Data to process ::
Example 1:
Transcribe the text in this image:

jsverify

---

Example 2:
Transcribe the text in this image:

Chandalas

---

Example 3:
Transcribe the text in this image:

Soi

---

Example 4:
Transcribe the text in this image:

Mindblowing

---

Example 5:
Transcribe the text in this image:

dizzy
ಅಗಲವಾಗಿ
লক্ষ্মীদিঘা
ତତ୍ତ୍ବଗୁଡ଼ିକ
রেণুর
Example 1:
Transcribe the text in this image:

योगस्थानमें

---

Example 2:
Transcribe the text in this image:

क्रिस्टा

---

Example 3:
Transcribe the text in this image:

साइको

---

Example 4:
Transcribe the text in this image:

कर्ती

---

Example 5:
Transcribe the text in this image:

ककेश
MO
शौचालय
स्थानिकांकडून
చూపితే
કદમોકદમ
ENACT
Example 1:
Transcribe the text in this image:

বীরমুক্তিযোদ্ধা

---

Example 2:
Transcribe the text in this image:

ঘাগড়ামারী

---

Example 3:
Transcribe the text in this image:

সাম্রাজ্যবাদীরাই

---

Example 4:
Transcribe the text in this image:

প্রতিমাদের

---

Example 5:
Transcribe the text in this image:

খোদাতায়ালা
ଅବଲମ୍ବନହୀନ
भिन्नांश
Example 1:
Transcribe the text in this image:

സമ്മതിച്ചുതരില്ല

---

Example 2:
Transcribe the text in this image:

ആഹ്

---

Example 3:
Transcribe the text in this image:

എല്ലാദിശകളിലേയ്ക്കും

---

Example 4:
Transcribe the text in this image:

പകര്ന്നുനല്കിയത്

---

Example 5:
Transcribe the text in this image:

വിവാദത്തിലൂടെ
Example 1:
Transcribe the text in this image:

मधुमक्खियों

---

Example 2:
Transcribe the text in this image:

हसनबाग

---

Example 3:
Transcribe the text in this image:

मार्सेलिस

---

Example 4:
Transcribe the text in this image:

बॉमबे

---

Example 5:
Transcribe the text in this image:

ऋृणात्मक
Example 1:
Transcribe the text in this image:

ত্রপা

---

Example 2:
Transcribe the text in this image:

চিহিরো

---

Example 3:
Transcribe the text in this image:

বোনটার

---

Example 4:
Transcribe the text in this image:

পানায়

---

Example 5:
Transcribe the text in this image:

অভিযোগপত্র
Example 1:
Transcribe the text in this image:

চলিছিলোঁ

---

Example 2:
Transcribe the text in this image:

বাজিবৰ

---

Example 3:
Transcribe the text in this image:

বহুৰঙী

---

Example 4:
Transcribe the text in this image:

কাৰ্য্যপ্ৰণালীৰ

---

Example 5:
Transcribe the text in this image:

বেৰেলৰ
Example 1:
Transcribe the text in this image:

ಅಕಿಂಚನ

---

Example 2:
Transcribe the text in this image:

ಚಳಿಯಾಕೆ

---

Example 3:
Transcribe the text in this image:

What you should do :: Using the data above, restate every record word for word.

Exercise result ::
Example 1:
Transcribe the text in this image:

jsverify

---

Example 2:
Transcribe the text in this image:

Chandalas

---

Example 3:
Transcribe the text in this image:

Soi

---

Example 4:
Transcribe the text in this image:

Mindblowing

---

Example 5:
Transcribe the text in this image:

dizzy
ಅಗಲವಾಗಿ
লক্ষ্মীদিঘা
ତତ୍ତ୍ବଗୁଡ଼ିକ
রেণুর
Example 1:
Transcribe the text in this image:

योगस्थानमें

---

Example 2:
Transcribe the text in this image:

क्रिस्टा

---

Example 3:
Transcribe the text in this image:

साइको

---

Example 4:
Transcribe the text in this image:

कर्ती

---

Example 5:
Transcribe the text in this image:

ककेश
MO
शौचालय
स्थानिकांकडून
చూపితే
કદમોકદમ
ENACT
Example 1:
Transcribe the text in this image:

বীরমুক্তিযোদ্ধা

---

Example 2:
Transcribe the text in this image:

ঘাগড়ামারী

---

Example 3:
Transcribe the text in this image:

সাম্রাজ্যবাদীরাই

---

Example 4:
Transcribe the text in this image:

প্রতিমাদের

---

Example 5:
Transcribe the text in this image:

খোদাতায়ালা
ଅବଲମ୍ବନହୀନ
भिन्नांश
Example 1:
Transcribe the text in this image:

സമ്മതിച്ചുതരില്ല

---

Example 2:
Transcribe the text in this image:

ആഹ്

---

Example 3:
Transcribe the text in this image:

എല്ലാദിശകളിലേയ്ക്കും

---

Example 4:
Transcribe the text in this image:

പകര്ന്നുനല്കിയത്

---

Example 5:
Transcribe the text in this image:

വിവാദത്തിലൂടെ
Example 1:
Transcribe the text in this image:

मधुमक्खियों

---

Example 2:
Transcribe the text in this image:

हसनबाग

---

Example 3:
Transcribe the text in this image:

मार्सेलिस

---

Example 4:
Transcribe the text in this image:

बॉमबे

---

Example 5:
Transcribe the text in this image:

ऋृणात्मक
Example 1:
Transcribe the text in this image:

ত্রপা

---

Example 2:
Transcribe the text in this image:

চিহিরো

---

Example 3:
Transcribe the text in this image:

বোনটার

---

Example 4:
Transcribe the text in this image:

পানায়

---

Example 5:
Transcribe the text in this image:

অভিযোগপত্র
Example 1:
Transcribe the text in this image:

চলিছিলোঁ

---

Example 2:
Transcribe the text in this image:

বাজিবৰ

---

Example 3:
Transcribe the text in this image:

বহুৰঙী

---

Example 4:
Transcribe the text in this image:

কাৰ্য্যপ্ৰণালীৰ

---

Example 5:
Transcribe the text in this image:

বেৰেলৰ
Example 1:
Transcribe the text in this image:

ಅಕಿಂಚನ

---

Example 2:
Transcribe the text in this image:

ಚಳಿಯಾಕೆ

---

Example 3:
Transcribe the text in this image:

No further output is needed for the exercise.